Given records -
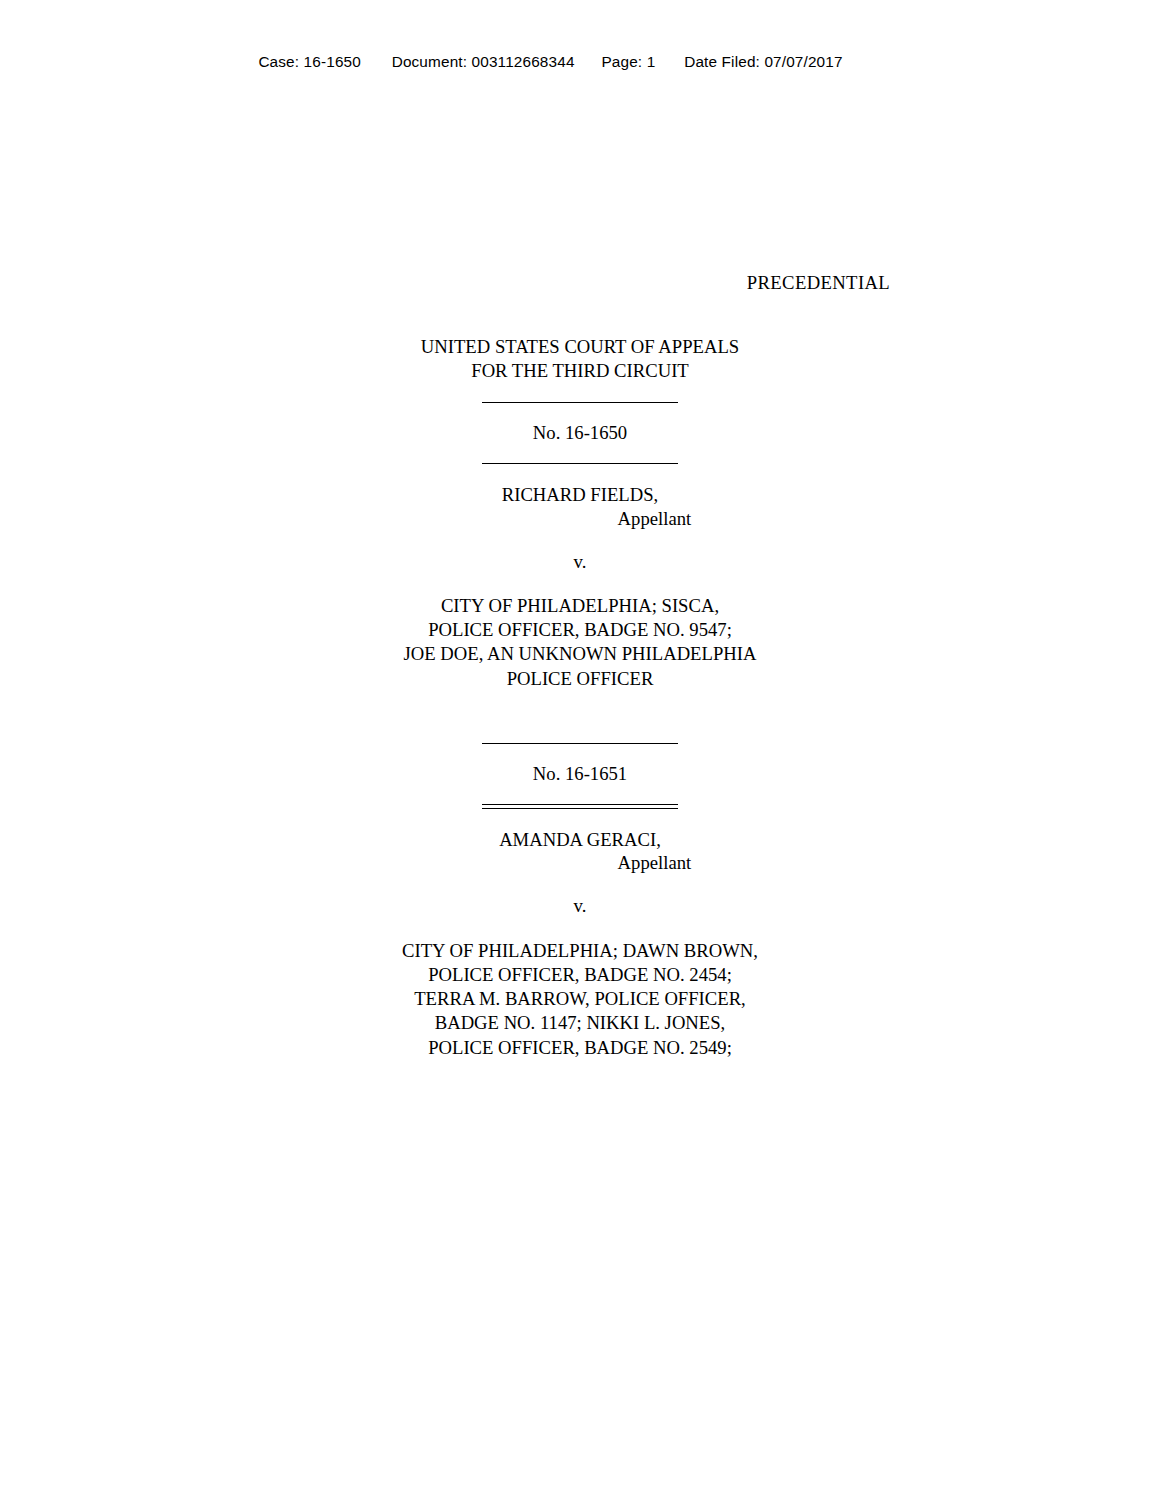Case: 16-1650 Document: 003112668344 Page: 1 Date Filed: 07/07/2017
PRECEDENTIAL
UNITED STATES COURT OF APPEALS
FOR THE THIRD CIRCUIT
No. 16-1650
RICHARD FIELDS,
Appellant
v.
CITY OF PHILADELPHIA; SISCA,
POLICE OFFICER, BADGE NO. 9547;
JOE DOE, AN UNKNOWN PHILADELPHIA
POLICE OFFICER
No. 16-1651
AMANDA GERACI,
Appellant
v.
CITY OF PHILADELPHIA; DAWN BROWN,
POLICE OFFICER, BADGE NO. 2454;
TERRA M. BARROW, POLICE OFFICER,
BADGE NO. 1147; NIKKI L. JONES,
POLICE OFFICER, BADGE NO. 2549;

---

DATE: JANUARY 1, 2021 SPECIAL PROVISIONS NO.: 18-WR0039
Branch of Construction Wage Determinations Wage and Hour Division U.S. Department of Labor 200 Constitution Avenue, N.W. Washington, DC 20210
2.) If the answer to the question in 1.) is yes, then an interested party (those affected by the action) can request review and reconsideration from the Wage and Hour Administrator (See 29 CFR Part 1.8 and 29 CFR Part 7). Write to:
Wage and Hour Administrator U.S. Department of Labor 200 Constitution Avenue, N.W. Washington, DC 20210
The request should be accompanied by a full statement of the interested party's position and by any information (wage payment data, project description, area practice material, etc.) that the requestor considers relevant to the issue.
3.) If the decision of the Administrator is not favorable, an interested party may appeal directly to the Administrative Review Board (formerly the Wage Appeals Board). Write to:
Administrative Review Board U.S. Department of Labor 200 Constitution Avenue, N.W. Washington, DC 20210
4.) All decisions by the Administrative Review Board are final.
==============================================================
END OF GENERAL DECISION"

...

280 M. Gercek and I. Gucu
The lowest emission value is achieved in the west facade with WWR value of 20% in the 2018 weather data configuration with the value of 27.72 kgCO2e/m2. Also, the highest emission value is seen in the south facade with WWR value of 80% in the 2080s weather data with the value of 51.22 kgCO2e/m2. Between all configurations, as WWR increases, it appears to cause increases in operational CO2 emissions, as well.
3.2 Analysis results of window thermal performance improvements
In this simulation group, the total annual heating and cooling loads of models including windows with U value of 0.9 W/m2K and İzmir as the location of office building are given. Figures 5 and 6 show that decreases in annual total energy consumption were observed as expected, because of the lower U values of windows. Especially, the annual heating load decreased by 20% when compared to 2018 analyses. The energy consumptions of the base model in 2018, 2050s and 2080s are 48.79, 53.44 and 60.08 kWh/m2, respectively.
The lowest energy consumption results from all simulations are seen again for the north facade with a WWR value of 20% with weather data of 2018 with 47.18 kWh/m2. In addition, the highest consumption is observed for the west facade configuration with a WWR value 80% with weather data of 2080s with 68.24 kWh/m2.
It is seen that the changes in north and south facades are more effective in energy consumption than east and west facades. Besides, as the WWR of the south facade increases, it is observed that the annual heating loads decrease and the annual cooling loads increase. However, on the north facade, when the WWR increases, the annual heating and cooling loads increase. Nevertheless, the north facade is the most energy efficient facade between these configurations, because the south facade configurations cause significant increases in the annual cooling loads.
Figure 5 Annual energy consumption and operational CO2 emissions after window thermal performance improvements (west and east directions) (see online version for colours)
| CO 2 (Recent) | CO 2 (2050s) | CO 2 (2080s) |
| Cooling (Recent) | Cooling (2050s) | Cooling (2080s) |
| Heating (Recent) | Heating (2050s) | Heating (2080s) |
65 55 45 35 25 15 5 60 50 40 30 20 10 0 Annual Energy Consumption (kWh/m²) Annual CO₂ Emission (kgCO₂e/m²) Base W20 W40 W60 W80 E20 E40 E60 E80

What you have to do -
Please give back exactly the lines of the listing above that run from the one containing "2 (2080s) |" through the one containing "65 55 45 35", and only those.

Task solution -
| CO 2 (Recent) | CO 2 (2050s) | CO 2 (2080s) |
| Cooling (Recent) | Cooling (2050s) | Cooling (2080s) |
| Heating (Recent) | Heating (2050s) | Heating (2080s) |
65 55 45 35 25 15 5 60 50 40 30 20 10 0 Annual Energy Consumption (kWh/m²) Annual CO₂ Emission (kgCO₂e/m²) Base W20 W40 W60 W80 E20 E40 E60 E80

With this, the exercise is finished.